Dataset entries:

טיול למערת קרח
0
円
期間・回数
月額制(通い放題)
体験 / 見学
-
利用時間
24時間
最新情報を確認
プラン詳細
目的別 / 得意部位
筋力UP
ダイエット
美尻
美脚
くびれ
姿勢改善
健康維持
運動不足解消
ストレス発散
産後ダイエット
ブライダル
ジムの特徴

ABOUT THIS EXERCISE
Your task is an exact transcription of every line above.

ANSWER SECTION
טיול למערת קרח
0
円
期間・回数
月額制(通い放題)
体験 / 見学
-
利用時間
24時間
最新情報を確認
プラン詳細
目的別 / 得意部位
筋力UP
ダイエット
美尻
美脚
くびれ
姿勢改善
健康維持
運動不足解消
ストレス発散
産後ダイエット
ブライダル
ジムの特徴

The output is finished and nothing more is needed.